While the world’s attention is drawn to the plight of migrants and refugees in Asia and Africa, a small but significant number of irregular migrants continue to arrive in central European countries like Bosnia and Herzegovina, placing huge strains on local authorities.

Rawad (name changed to protect his identity) is one of 735 irregular migrants who crossed into Bosnia and Herzegovina in 2017. He arrived just a few days ago, with his wife, one adult son and four young sons and daughters.

“We are from Syria, from a small town we had to flee about five years ago,” he begins.

“My family found refuge in Aleppo and stayed there until one month ago, when we decided to leave, being in fear for the lives of our children. On top of everything, one of my sons is asthmatic, while my daughter is sick too.”

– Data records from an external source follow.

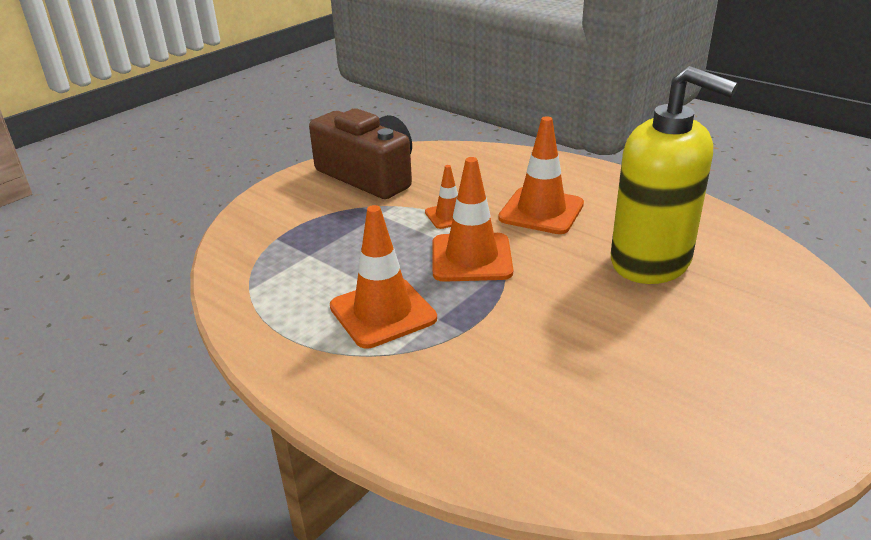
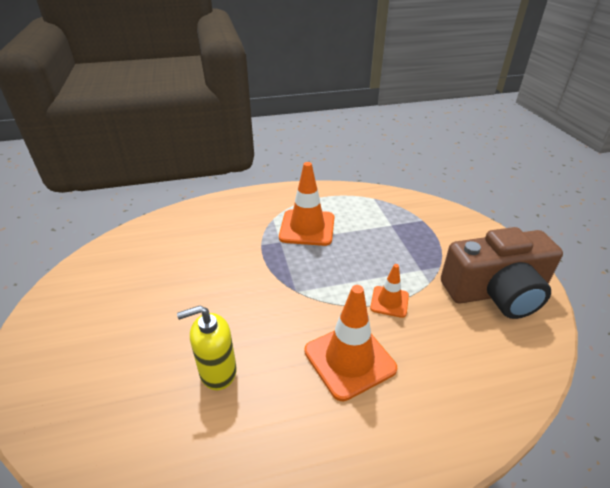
camera: 125 degrees right, 5 degrees up
(471, 258) = (323, 283): orange traffic cone -> none
(651, 262) = (217, 372): yellow soap dispenser -> yellow soap dispenser, size x0.52

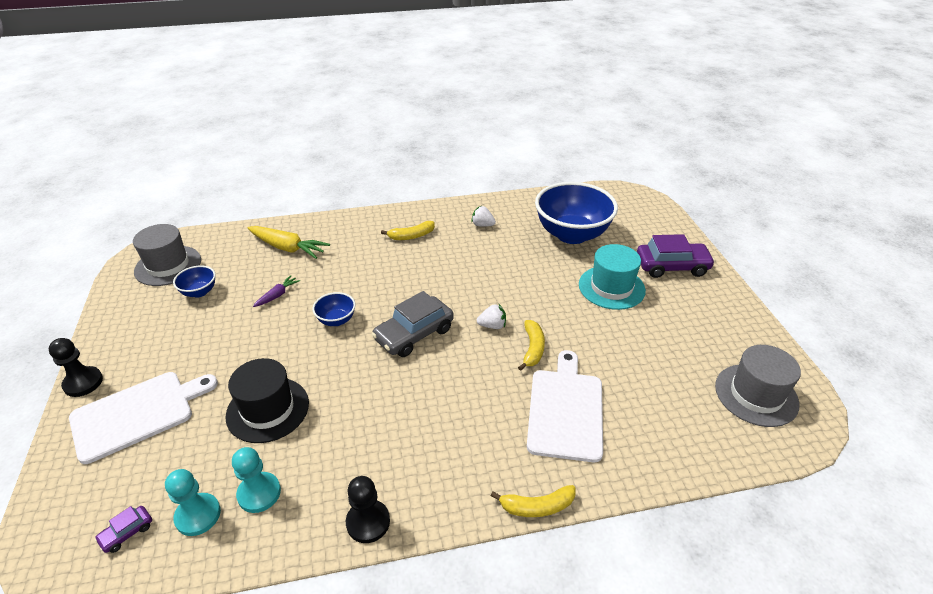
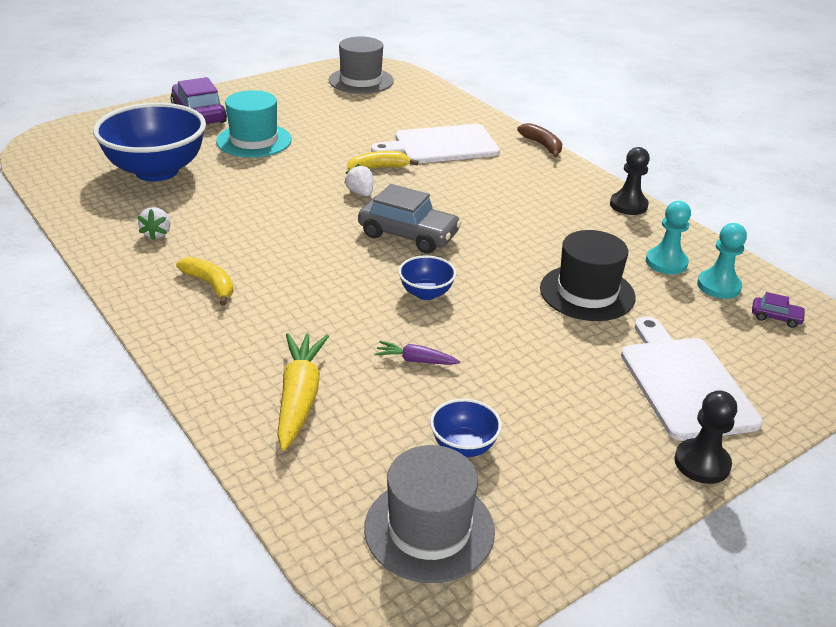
camera: 115 degrees left, 5 degrees down
(137, 414) = (684, 383): white cutting board -> white cutting board turned 45 degrees clockwise
(537, 506) = (542, 145): yellow banana -> brown banana

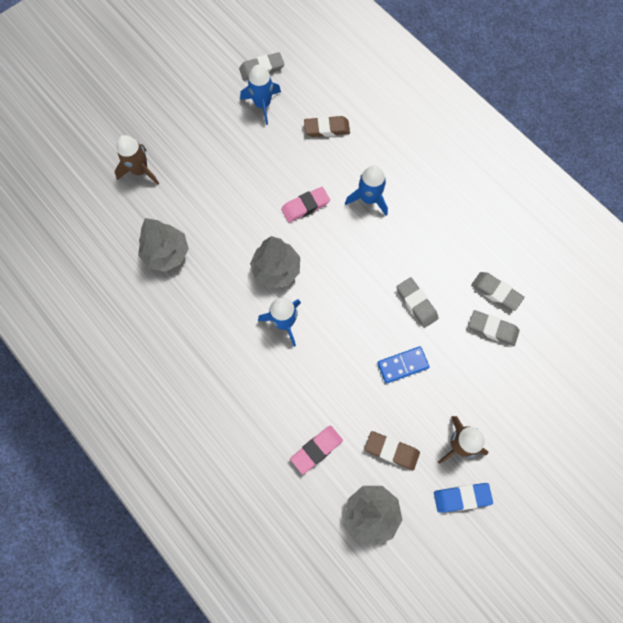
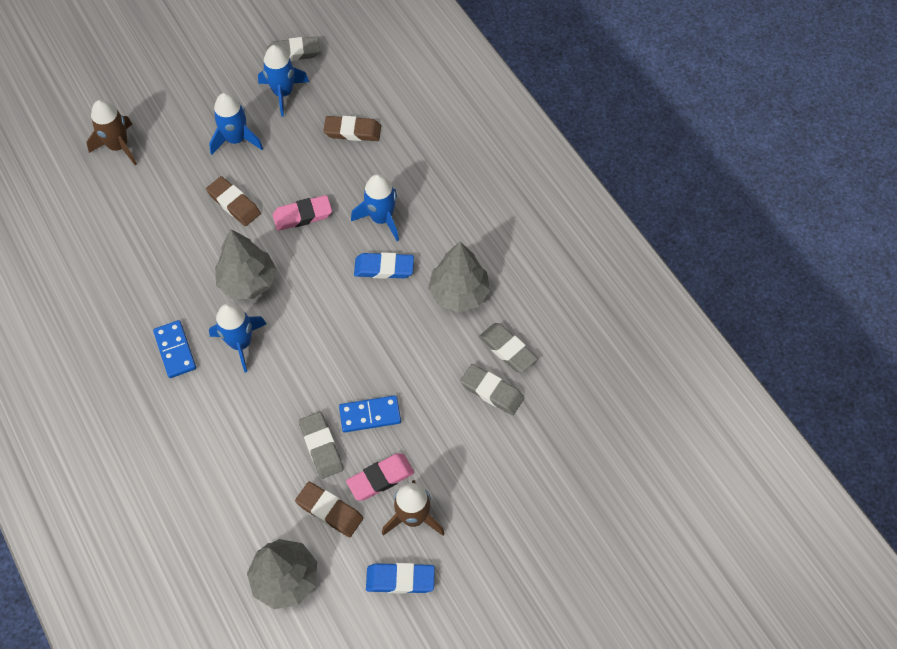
camera: 10 degrees right, 10 degrees down
(166, 253) = (123, 244): grey tree -> grey tree (459, 293)
(233, 337) = (175, 350): none -> blue domino
(235, 150) = (236, 139): none -> blue rocket
(247, 205) = (234, 203): none -> brown eraser
(316, 449) = (239, 494): pink eraser -> pink eraser (380, 478)
(381, 240) = (384, 268): none -> blue eraser
(416, 303) = (406, 347): grey eraser -> grey eraser (321, 447)

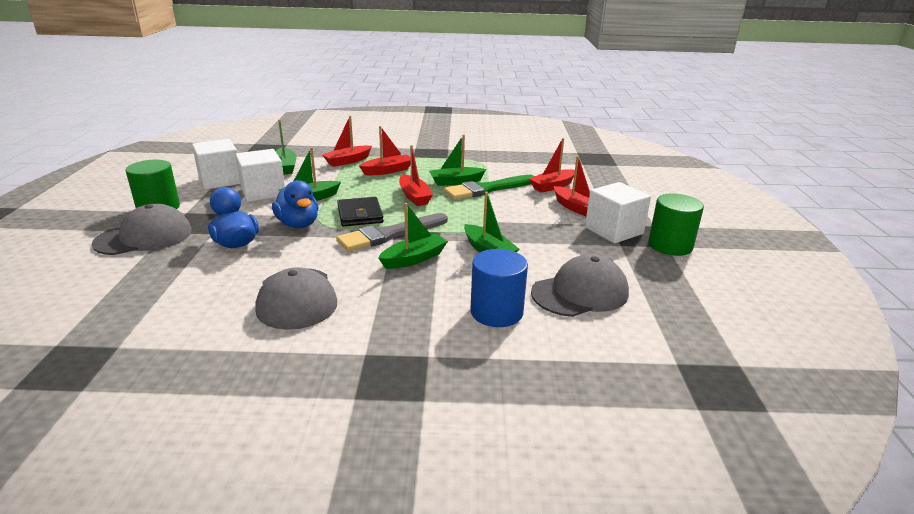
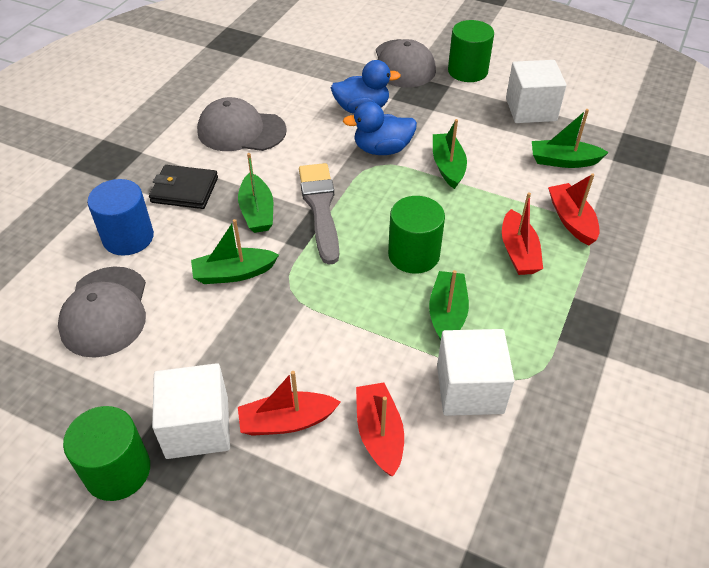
camera: 115 degrees right, 20 degrees up
(263, 192) = (482, 135): white cube -> white cube (469, 389)
(360, 215) = (382, 196): black wallet -> black wallet (184, 190)
(414, 196) = (413, 255): red boat -> green cylinder
(487, 189) = (404, 341): green brush -> none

“We sold everything we had for 5,000 euros and moved on towards Europe through Greece, Albania and Macedonia, reaching Bosnia on 28 December. During the trip,” he continues after taking a short gasp, “the person who smuggled us across the border with Montenegro to Bosnia suddenly asked for an additional 2,000 euros to the 5,000 we already paid, which we didn’t have. The smuggler destroyed our passports and dropped us out in the open somewhere in the mountains of Eastern Bosnia.

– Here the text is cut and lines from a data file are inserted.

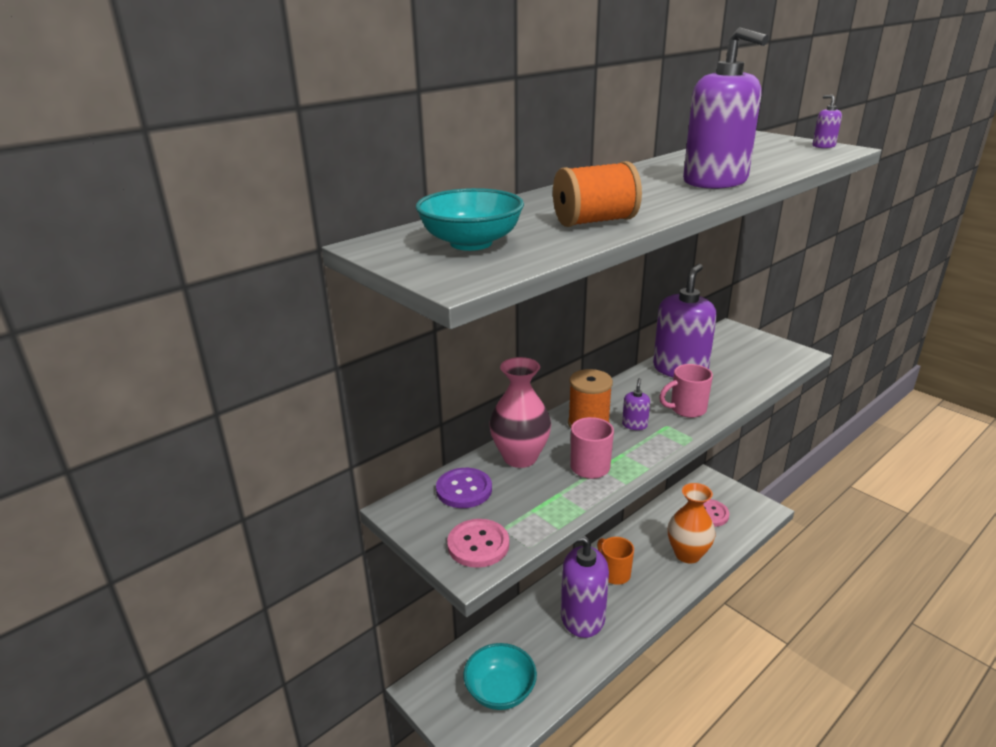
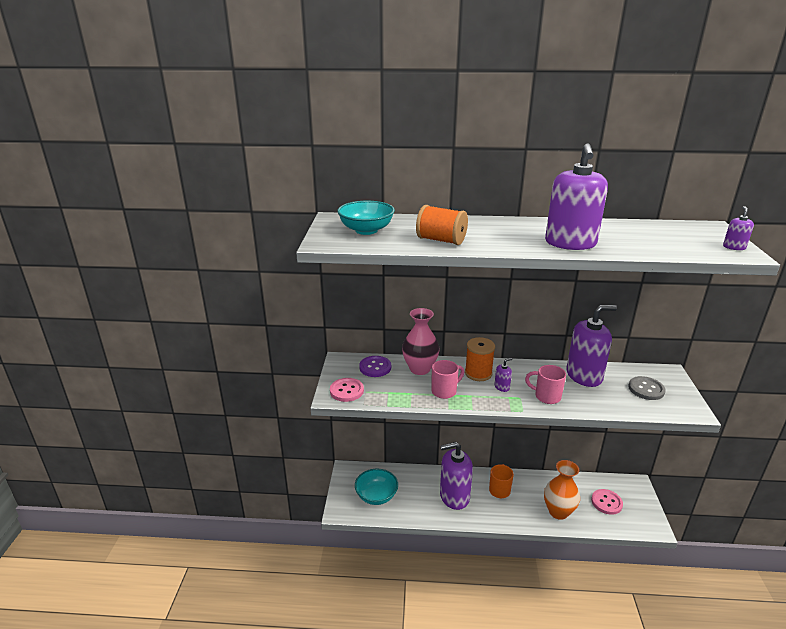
camera: 45 degrees right, 0 degrees up
(582, 617) = (454, 496): purple soap dispenser -> purple soap dispenser turned 60 degrees counterclockwise
(742, 354) = (646, 389): none -> grey button

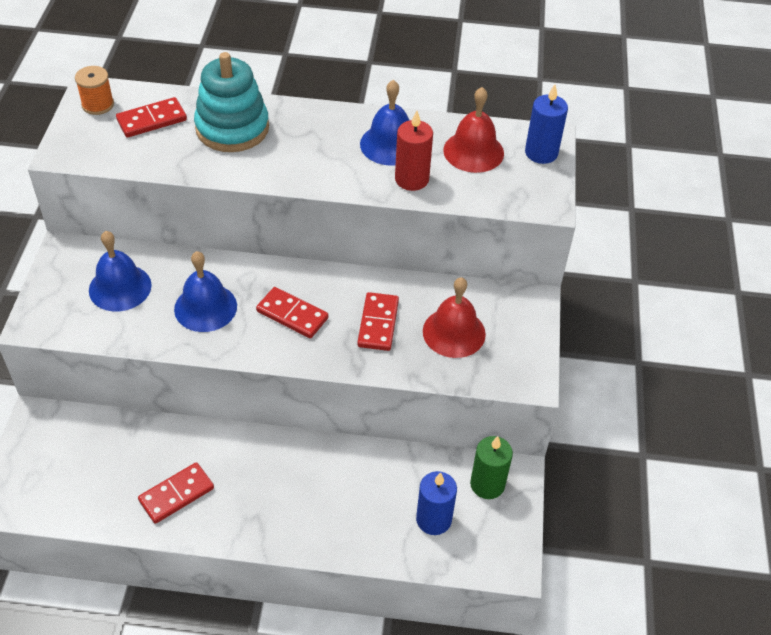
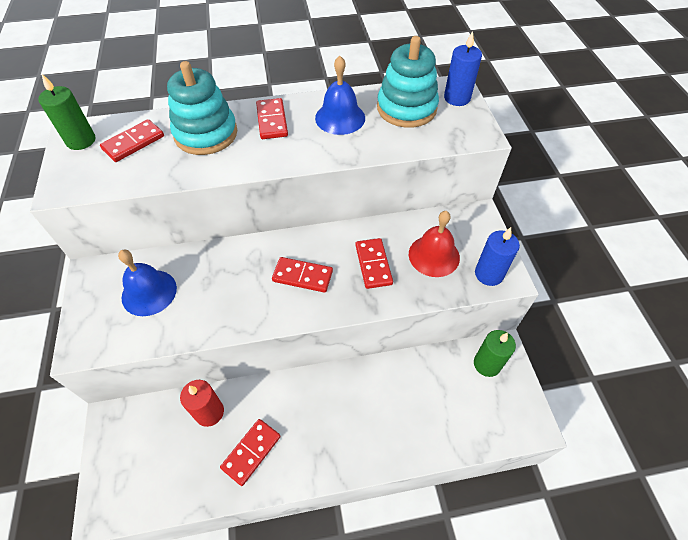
camera: 15 degrees left, 5 degrees up
(98, 104) = (81, 140): orange spool -> green candle
(205, 307) = (228, 289): blue bell -> none
(311, 130) = (272, 121): none -> red domino
(411, 179) = (370, 140): red candle -> red candle (209, 412)
(433, 519) = (461, 406): blue candle -> blue candle (489, 274)
(473, 151) = (406, 108): red bell -> turquoise stacking toy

“It was hard before too, but this is where true ordeal started; we spent four nights in the mountains, exposed to extreme cold with nothing to support us. We were later told that the mountains and places which we passed through were likely to be covered in landmines and that we were very lucky for making it here. Our youngest daughter is traumatized. I truly don’t know how we survived this.”

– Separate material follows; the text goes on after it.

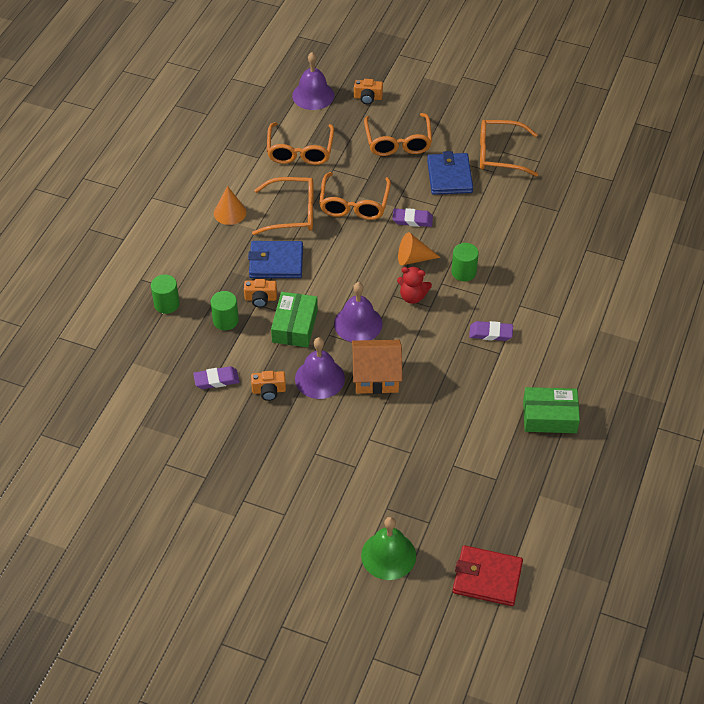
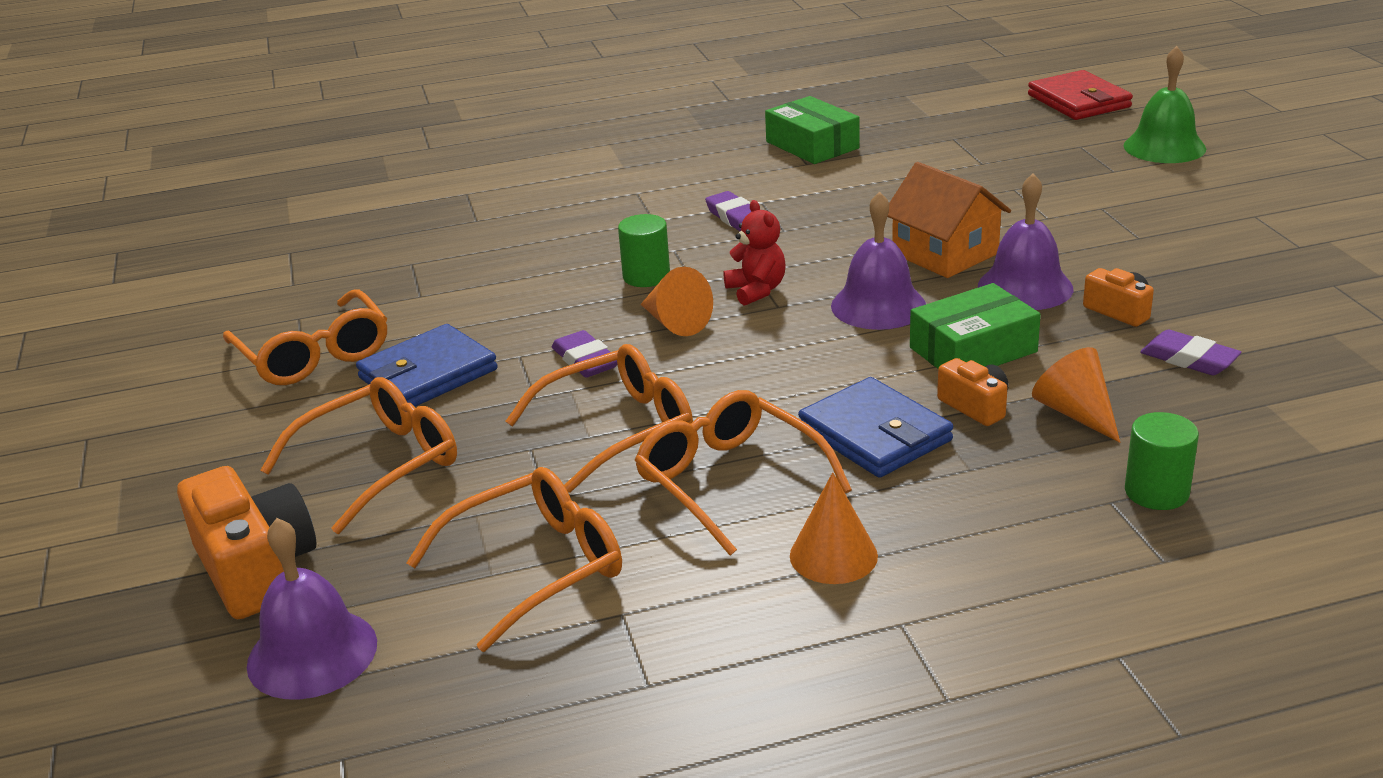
camera: 125 degrees left, 20 degrees down
(225, 320) = (1076, 413): green cylinder -> orange cone
(368, 98) = (255, 569): orange camera -> orange camera, size x1.86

The family was eventually found by local police in Pale, a small town not far from the capital Sarajevo, exhausted, terrified and hungry. One of the possessions found on them was a plastic bag with their chopped and torn passports. Since the state migrant facilities are full due to the increased influx, the IOM migrant protection team was asked to assist.

They provided the family with emergency psychological checkups and accommodation in one of Sarajevo’s hotels, where they are still located and recovering.

Recognizing the close escape Rawad’s family had in the mine-pocked mountains, IOM and the Red Cross are preparing information materials and maps identifying the areas in BiH that remain covered with minefields, following the war in the 1990s. “Migrants are not aware of this danger,” says Peter Van der Auweraert, IOM’s representative in Bosnia and Herzegovina. “While there have been no incidents so far, it is important to ensure that it remains this way, as some of the areas through which migrants are traveling are highly dangerous.”

IOM’s response was provided through the Direct Assistance activity of the project Enhancing Capacities and Mechanisms to Identify and Protect Vulnerable Migrants, funded by the US State Department’s Bureau of Population, Refugees and Migration (PRM).

Ismar Milak is the Special Assistant to the Western Balkans sub-Regional Co-ordinator.

IOM is also increasing its capacity to offer migrants who want to return home Assisted Voluntary Return and Reintegration (AVRR) through its migrant protection teams who can help in obtaining of the necessary travel and identity documents, a return flight ticket and financial assistance at the beginning and the end of the return process.

Van der Auweraert does not believe that the country is on the cusp of a large influx of migrants and refugees, but states: “Together with UNHCR and its other UN partners, IOM will continue to work with the asylum and migration authorities to ensure that they can manage the continued arrival of small groups of migrants and refugees, also through the readmission as it is currently in place with Croatia, Montenegro and Serbia.”